WHAT IS REQUIRED:
Would you repeat the whole listing exactly?

"""

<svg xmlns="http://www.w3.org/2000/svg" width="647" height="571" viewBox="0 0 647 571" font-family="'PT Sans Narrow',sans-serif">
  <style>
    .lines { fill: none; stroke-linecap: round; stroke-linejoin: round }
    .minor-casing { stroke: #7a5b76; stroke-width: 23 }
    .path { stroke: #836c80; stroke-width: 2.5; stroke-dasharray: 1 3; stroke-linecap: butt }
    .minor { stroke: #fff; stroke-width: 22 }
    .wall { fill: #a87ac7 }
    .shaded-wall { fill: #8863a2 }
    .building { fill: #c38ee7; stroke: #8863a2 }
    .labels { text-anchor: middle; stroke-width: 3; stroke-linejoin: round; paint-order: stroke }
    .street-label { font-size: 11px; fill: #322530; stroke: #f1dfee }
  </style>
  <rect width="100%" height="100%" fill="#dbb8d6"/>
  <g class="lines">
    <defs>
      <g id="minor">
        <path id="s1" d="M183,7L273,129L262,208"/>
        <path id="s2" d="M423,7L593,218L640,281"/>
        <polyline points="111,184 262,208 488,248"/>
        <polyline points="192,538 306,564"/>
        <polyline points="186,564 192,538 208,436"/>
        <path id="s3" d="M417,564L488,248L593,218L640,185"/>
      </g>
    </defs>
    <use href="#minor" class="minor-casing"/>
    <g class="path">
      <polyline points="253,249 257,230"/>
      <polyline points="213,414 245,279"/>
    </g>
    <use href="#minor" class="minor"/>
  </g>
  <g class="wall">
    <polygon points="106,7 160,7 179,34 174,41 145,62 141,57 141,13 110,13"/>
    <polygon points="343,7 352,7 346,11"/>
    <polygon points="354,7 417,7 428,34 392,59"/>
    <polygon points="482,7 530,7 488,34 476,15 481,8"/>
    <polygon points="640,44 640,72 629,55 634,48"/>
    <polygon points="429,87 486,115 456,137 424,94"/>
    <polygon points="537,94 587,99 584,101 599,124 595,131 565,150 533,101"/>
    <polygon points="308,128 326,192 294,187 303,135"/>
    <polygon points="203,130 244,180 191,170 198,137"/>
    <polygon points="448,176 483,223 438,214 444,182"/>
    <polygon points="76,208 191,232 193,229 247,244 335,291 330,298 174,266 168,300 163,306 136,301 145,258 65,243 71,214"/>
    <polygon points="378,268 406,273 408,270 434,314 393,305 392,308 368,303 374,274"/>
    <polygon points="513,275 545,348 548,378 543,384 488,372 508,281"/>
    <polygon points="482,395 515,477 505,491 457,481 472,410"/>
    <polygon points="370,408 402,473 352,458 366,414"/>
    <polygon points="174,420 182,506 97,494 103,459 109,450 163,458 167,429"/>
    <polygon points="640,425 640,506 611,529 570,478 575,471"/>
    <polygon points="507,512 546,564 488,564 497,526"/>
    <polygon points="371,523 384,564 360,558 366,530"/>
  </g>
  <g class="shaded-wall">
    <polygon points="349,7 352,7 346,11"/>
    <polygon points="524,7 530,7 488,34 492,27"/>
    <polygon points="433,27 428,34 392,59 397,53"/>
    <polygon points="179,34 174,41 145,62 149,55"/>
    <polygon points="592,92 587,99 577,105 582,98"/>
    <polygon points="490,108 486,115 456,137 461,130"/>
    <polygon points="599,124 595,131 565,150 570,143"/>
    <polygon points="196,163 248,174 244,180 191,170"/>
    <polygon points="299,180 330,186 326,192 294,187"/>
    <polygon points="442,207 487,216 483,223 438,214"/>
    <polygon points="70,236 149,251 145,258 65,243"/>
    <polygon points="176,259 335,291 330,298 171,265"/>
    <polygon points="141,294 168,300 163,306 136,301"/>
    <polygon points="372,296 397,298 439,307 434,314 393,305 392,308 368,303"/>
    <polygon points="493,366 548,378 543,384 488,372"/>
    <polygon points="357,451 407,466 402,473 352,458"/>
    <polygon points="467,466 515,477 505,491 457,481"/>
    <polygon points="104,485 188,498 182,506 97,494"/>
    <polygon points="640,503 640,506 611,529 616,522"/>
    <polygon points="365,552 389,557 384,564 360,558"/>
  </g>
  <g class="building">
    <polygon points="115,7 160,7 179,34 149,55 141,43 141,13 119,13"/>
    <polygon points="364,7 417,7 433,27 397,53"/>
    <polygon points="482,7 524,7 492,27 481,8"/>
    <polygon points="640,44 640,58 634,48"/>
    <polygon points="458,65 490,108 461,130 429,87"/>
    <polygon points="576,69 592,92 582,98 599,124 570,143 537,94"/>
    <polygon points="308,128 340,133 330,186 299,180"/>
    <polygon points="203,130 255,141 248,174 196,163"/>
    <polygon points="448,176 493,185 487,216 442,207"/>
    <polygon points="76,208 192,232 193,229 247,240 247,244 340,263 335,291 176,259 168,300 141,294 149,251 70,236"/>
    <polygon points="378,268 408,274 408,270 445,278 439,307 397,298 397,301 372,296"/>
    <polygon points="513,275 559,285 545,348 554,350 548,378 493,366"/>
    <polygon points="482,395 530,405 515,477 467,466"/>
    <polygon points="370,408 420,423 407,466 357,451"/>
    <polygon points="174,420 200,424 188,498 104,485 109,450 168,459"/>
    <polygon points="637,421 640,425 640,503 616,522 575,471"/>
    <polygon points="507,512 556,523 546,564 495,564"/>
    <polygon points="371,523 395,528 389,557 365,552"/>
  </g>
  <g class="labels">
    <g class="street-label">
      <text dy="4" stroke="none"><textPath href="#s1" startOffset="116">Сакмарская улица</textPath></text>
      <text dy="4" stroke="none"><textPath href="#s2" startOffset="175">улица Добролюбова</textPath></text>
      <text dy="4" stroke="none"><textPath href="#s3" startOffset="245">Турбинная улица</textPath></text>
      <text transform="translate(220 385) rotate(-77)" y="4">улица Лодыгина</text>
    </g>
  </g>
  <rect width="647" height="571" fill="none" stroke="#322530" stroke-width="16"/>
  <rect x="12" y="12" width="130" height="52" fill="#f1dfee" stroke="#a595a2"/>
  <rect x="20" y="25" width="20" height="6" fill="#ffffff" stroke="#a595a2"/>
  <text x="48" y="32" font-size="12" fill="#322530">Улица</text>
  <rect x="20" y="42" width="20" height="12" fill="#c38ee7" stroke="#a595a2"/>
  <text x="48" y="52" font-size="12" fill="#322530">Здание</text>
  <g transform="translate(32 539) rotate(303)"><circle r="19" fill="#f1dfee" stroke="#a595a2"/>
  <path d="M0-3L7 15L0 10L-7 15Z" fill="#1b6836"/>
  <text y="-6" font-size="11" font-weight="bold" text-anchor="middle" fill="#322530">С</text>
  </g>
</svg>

"""

RESULT BELOW:
<svg xmlns="http://www.w3.org/2000/svg" width="647" height="571" viewBox="0 0 647 571" font-family="'PT Sans Narrow',sans-serif">
  <style>
    .lines { fill: none; stroke-linecap: round; stroke-linejoin: round }
    .minor-casing { stroke: #7a5b76; stroke-width: 23 }
    .path { stroke: #836c80; stroke-width: 2.5; stroke-dasharray: 1 3; stroke-linecap: butt }
    .minor { stroke: #fff; stroke-width: 22 }
    .wall { fill: #a87ac7 }
    .shaded-wall { fill: #8863a2 }
    .building { fill: #c38ee7; stroke: #8863a2 }
    .labels { text-anchor: middle; stroke-width: 3; stroke-linejoin: round; paint-order: stroke }
    .street-label { font-size: 11px; fill: #322530; stroke: #f1dfee }
  </style>
  <rect width="100%" height="100%" fill="#dbb8d6"/>
  <g class="lines">
    <defs>
      <g id="minor">
        <path id="s1" d="M183,7L273,129L262,208"/>
        <path id="s2" d="M423,7L593,218L640,281"/>
        <polyline points="111,184 262,208 488,248"/>
        <polyline points="192,538 306,564"/>
        <polyline points="186,564 192,538 208,436"/>
        <path id="s3" d="M417,564L488,248L593,218L640,185"/>
      </g>
    </defs>
    <use href="#minor" class="minor-casing"/>
    <g class="path">
      <polyline points="253,249 257,230"/>
      <polyline points="213,414 245,279"/>
    </g>
    <use href="#minor" class="minor"/>
  </g>
  <g class="wall">
    <polygon points="106,7 160,7 179,34 174,41 145,62 141,57 141,13 110,13"/>
    <polygon points="343,7 352,7 346,11"/>
    <polygon points="354,7 417,7 428,34 392,59"/>
    <polygon points="482,7 530,7 488,34 476,15 481,8"/>
    <polygon points="640,44 640,72 629,55 634,48"/>
    <polygon points="429,87 486,115 456,137 424,94"/>
    <polygon points="537,94 587,99 584,101 599,124 595,131 565,150 533,101"/>
    <polygon points="308,128 326,192 294,187 303,135"/>
    <polygon points="203,130 244,180 191,170 198,137"/>
    <polygon points="448,176 483,223 438,214 444,182"/>
    <polygon points="76,208 191,232 193,229 247,244 335,291 330,298 174,266 168,300 163,306 136,301 145,258 65,243 71,214"/>
    <polygon points="378,268 406,273 408,270 434,314 393,305 392,308 368,303 374,274"/>
    <polygon points="513,275 545,348 548,378 543,384 488,372 508,281"/>
    <polygon points="482,395 515,477 505,491 457,481 472,410"/>
    <polygon points="370,408 402,473 352,458 366,414"/>
    <polygon points="174,420 182,506 97,494 103,459 109,450 163,458 167,429"/>
    <polygon points="640,425 640,506 611,529 570,478 575,471"/>
    <polygon points="507,512 546,564 488,564 497,526"/>
    <polygon points="371,523 384,564 360,558 366,530"/>
  </g>
  <g class="shaded-wall">
    <polygon points="349,7 352,7 346,11"/>
    <polygon points="524,7 530,7 488,34 492,27"/>
    <polygon points="433,27 428,34 392,59 397,53"/>
    <polygon points="179,34 174,41 145,62 149,55"/>
    <polygon points="592,92 587,99 577,105 582,98"/>
    <polygon points="490,108 486,115 456,137 461,130"/>
    <polygon points="599,124 595,131 565,150 570,143"/>
    <polygon points="196,163 248,174 244,180 191,170"/>
    <polygon points="299,180 330,186 326,192 294,187"/>
    <polygon points="442,207 487,216 483,223 438,214"/>
    <polygon points="70,236 149,251 145,258 65,243"/>
    <polygon points="176,259 335,291 330,298 171,265"/>
    <polygon points="141,294 168,300 163,306 136,301"/>
    <polygon points="372,296 397,298 439,307 434,314 393,305 392,308 368,303"/>
    <polygon points="493,366 548,378 543,384 488,372"/>
    <polygon points="357,451 407,466 402,473 352,458"/>
    <polygon points="467,466 515,477 505,491 457,481"/>
    <polygon points="104,485 188,498 182,506 97,494"/>
    <polygon points="640,503 640,506 611,529 616,522"/>
    <polygon points="365,552 389,557 384,564 360,558"/>
  </g>
  <g class="building">
    <polygon points="115,7 160,7 179,34 149,55 141,43 141,13 119,13"/>
    <polygon points="364,7 417,7 433,27 397,53"/>
    <polygon points="482,7 524,7 492,27 481,8"/>
    <polygon points="640,44 640,58 634,48"/>
    <polygon points="458,65 490,108 461,130 429,87"/>
    <polygon points="576,69 592,92 582,98 599,124 570,143 537,94"/>
    <polygon points="308,128 340,133 330,186 299,180"/>
    <polygon points="203,130 255,141 248,174 196,163"/>
    <polygon points="448,176 493,185 487,216 442,207"/>
    <polygon points="76,208 192,232 193,229 247,240 247,244 340,263 335,291 176,259 168,300 141,294 149,251 70,236"/>
    <polygon points="378,268 408,274 408,270 445,278 439,307 397,298 397,301 372,296"/>
    <polygon points="513,275 559,285 545,348 554,350 548,378 493,366"/>
    <polygon points="482,395 530,405 515,477 467,466"/>
    <polygon points="370,408 420,423 407,466 357,451"/>
    <polygon points="174,420 200,424 188,498 104,485 109,450 168,459"/>
    <polygon points="637,421 640,425 640,503 616,522 575,471"/>
    <polygon points="507,512 556,523 546,564 495,564"/>
    <polygon points="371,523 395,528 389,557 365,552"/>
  </g>
  <g class="labels">
    <g class="street-label">
      <text dy="4" stroke="none"><textPath href="#s1" startOffset="116">Сакмарская улица</textPath></text>
      <text dy="4" stroke="none"><textPath href="#s2" startOffset="175">улица Добролюбова</textPath></text>
      <text dy="4" stroke="none"><textPath href="#s3" startOffset="245">Турбинная улица</textPath></text>
      <text transform="translate(220 385) rotate(-77)" y="4">улица Лодыгина</text>
    </g>
  </g>
  <rect width="647" height="571" fill="none" stroke="#322530" stroke-width="16"/>
  <rect x="12" y="12" width="130" height="52" fill="#f1dfee" stroke="#a595a2"/>
  <rect x="20" y="25" width="20" height="6" fill="#ffffff" stroke="#a595a2"/>
  <text x="48" y="32" font-size="12" fill="#322530">Улица</text>
  <rect x="20" y="42" width="20" height="12" fill="#c38ee7" stroke="#a595a2"/>
  <text x="48" y="52" font-size="12" fill="#322530">Здание</text>
  <g transform="translate(32 539) rotate(303)"><circle r="19" fill="#f1dfee" stroke="#a595a2"/>
  <path d="M0-3L7 15L0 10L-7 15Z" fill="#1b6836"/>
  <text y="-6" font-size="11" font-weight="bold" text-anchor="middle" fill="#322530">С</text>
  </g>
</svg>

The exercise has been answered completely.